La demenza, una patologia che oggi assume proporzioni epidemiche, sembra essere stata un fenomeno raro nell’antica Grecia e Roma. Questo suggerisce che si tratti di una condizione influenzata dallo stile di vita e dai fattori ambientali moderni. Una recente analisi condotta dall’Università della California del Sud (USC) ha esaminato documenti medici vecchi di 2500 anni, scoprendo che il grave declino della memoria, così diffuso ai giorni nostri, era estremamente raro in quel periodo. Gli antichi testi greci e romani, insieme al confronto con il popolo Tsimane, che presenta bassi tassi di demenza, evidenziano il ruolo significativo degli ambienti contemporanei nella prevalenza della demenza.
Gli antichi Greci riconoscevano che l’invecchiamento poteva portare a problemi di memoria che oggi identifichiamo come lieve compromissione cognitiva (MCI), ma non a una perdita di memoria, linguaggio e ragionamento come quella causata dall’Alzheimer e da altri tipi di demenza. Caleb Finch, professore all’USC Leonard Davis School of Gerontology, e Stanley Burstein, storico alla California State University di Los Angeles, hanno esaminato un vasto corpus di scritti medici antichi, tra cui quelli di Ippocrate e dei suoi seguaci. Questi testi elencano malattie degli anziani come sordità, vertigini e disturbi digestivi, ma non menzionano la perdita di memoria.

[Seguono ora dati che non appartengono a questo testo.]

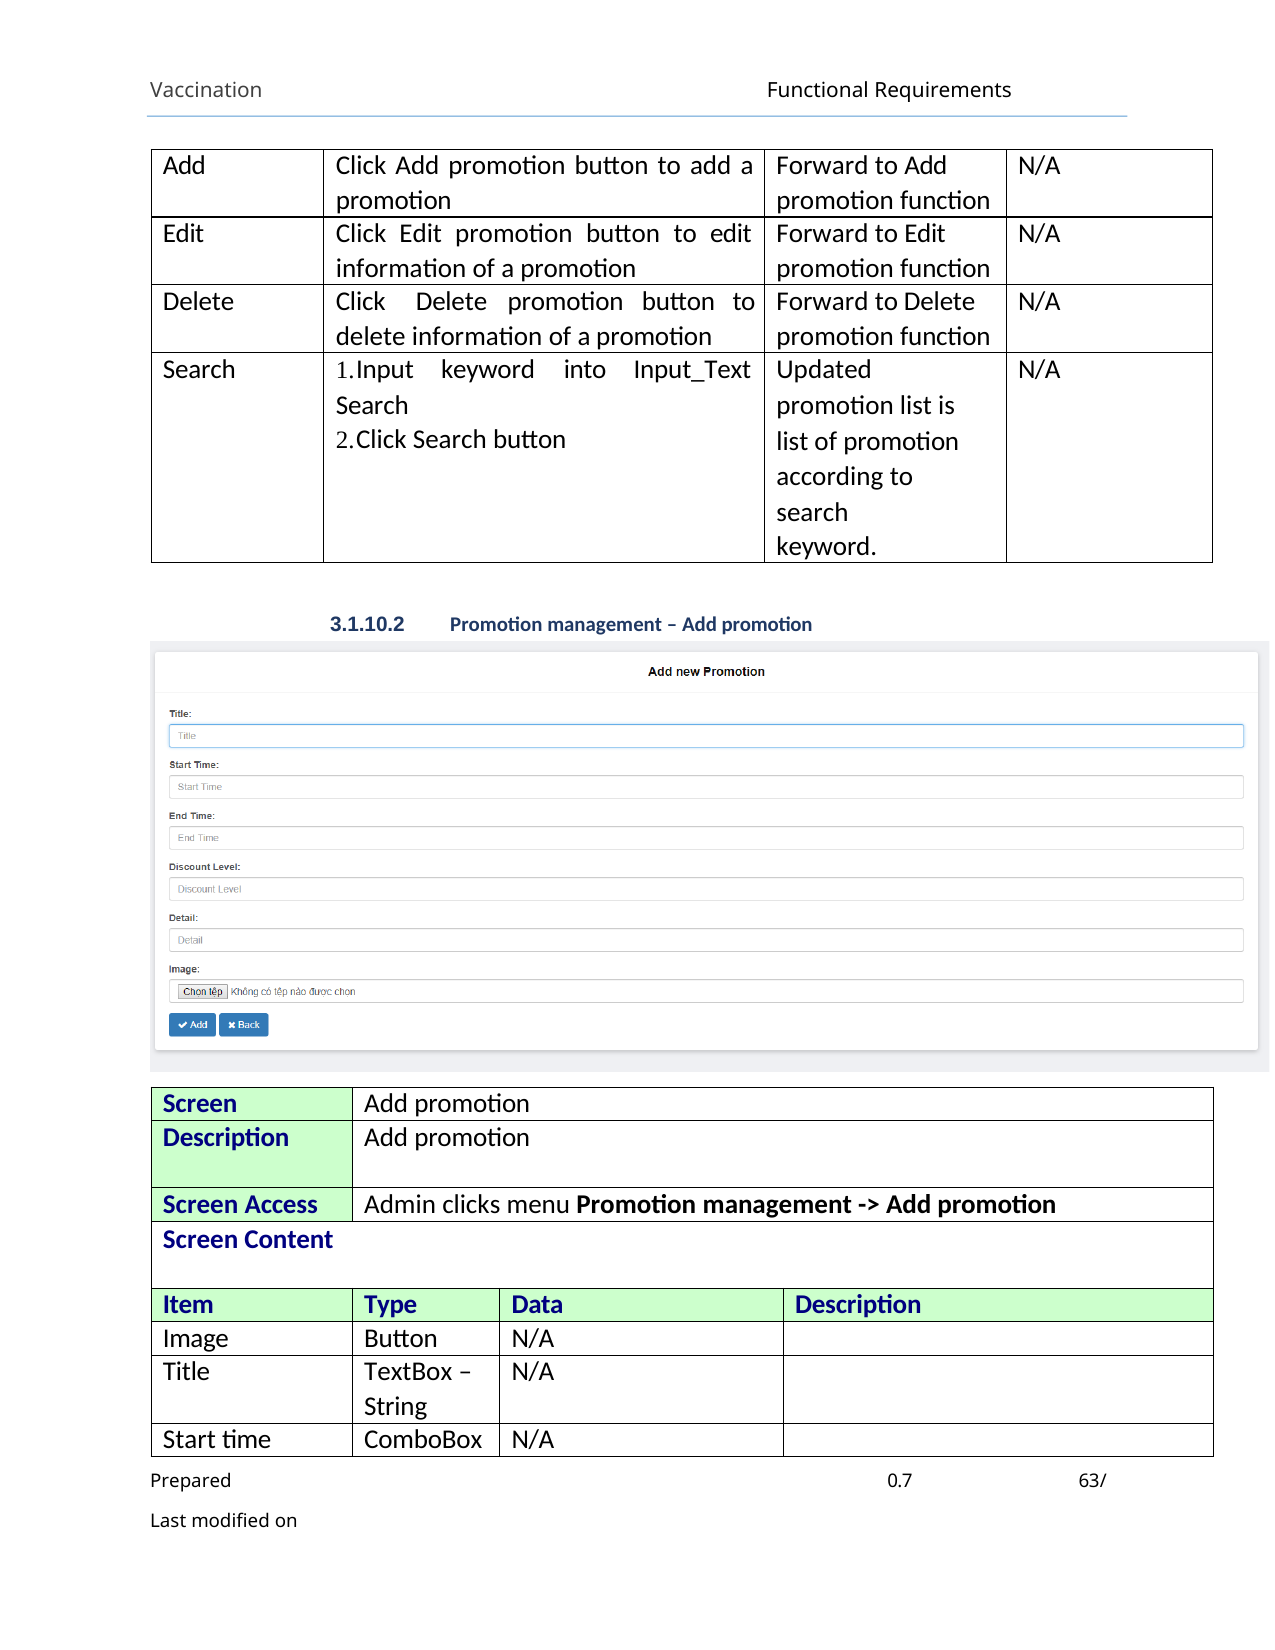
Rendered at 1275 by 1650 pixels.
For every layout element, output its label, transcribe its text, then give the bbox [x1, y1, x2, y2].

table_cell [784, 1356, 1213, 1422]
table_cell TextBox – String [353, 1356, 499, 1422]
table_cell Click Delete promotion button to delete information of a promotion [324, 285, 764, 352]
table_cell Input keyword into Input_Text Search Click Search button [324, 353, 764, 562]
table_cell Title [152, 1356, 352, 1422]
table_cell Description [784, 1289, 1213, 1321]
table_cell Search [152, 353, 323, 562]
picture [150, 641, 1270, 1072]
table_cell N/A [500, 1322, 783, 1355]
table_header Forward to Add promotion function [765, 150, 1006, 216]
table_cell N/A [500, 1356, 783, 1422]
table_cell Description [152, 1121, 352, 1187]
table_cell Forward to Edit promotion function [765, 218, 1006, 284]
table_cell N/A [1007, 285, 1212, 352]
table_cell [784, 1322, 1213, 1355]
table_header Add promotion [353, 1088, 1213, 1120]
table_cell Click Edit promotion button to edit information of a promotion [324, 218, 764, 284]
table_cell N/A [1007, 218, 1212, 284]
table_cell N/A [500, 1424, 783, 1456]
table_cell Admin clicks menu Promotion management -> Add promotion [353, 1188, 1213, 1221]
table_cell [784, 1424, 1213, 1456]
table_cell Start time [152, 1424, 352, 1456]
table_header Add [152, 150, 323, 216]
table_cell Data [500, 1289, 783, 1321]
table_header Screen [152, 1088, 352, 1120]
table_cell Image [152, 1322, 352, 1355]
table_cell Item [152, 1289, 352, 1321]
subtitle Promotion management – Add promotion [330, 611, 1275, 637]
table_cell Screen Access [152, 1188, 352, 1221]
table_cell ComboBox [353, 1424, 499, 1456]
table_cell Add promotion [353, 1121, 1213, 1187]
table_cell Type [353, 1289, 499, 1321]
table_cell Forward to Delete promotion function [765, 285, 1006, 352]
table_cell Delete [152, 285, 323, 352]
table_header Click Add promotion button to add a promotion [324, 150, 764, 216]
table_cell Edit [152, 218, 323, 284]
table_cell N/A [1007, 353, 1212, 562]
table_cell Updated promotion list is list of promotion according to search keyword. [765, 353, 1006, 562]
table_cell Button [353, 1322, 499, 1355]
table_header N/A [1007, 150, 1212, 216]
table_cell Screen Content [152, 1222, 1213, 1288]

Finch ipotizza che, con l’aumento della densità delle città romane, sia aumentato anche l’inquinamento, portando a un incremento dei casi di declino cognitivo. Inoltre, gli aristocratici romani utilizzavano recipienti da cucina in piombo, tubature dell’acqua in piombo e addirittura aggiungevano acetato di piombo al vino per dolcificarlo, avvelenandosi inconsapevolmente con questo potente neurotossina. Alcuni scrittori antichi riconoscevano la tossicità dei materiali contenenti piombo, ma poco progresso fu fatto per affrontare il problema fino al XX secolo. Alcuni studiosi attribuiscono addirittura la caduta dell’Impero Romano all’avvelenamento da piombo.
In assenza di dati demografici per l’antica Grecia e Roma, Finch si è rivolto a un modello sorprendente per l’invecchiamento antico: i Tsimane Amerindiani, un popolo indigeno dell’Amazzonia boliviana. I Tsimane, come gli antichi Greci e Romani, conducono uno stile di vita preindustriale molto attivo e presentano tassi di demenza estremamente bassi. Un team internazionale di ricercatori cognitivi, guidato da Margaret Gatz, professore di psicologia, gerontologia e medicina preventiva alla USC Leonard Davis School, ha scoperto che tra gli anziani Tsimane, solo circa l’1% soffre di demenza. In contrasto, l’11% delle persone di età pari o superiore a 65 anni che vivono negli Stati Uniti ha la demenza, secondo l’Alzheimer’s Association.
“I dati sui Tsimane, che sono molto dettagliati, sono molto preziosi”, ha detto Finch. “Questa è la popolazione più documentata di anziani con minima demenza, il che indica che l’ambiente è un enorme determinante del rischio di demenza. Ci forniscono un modello per porre queste domande.”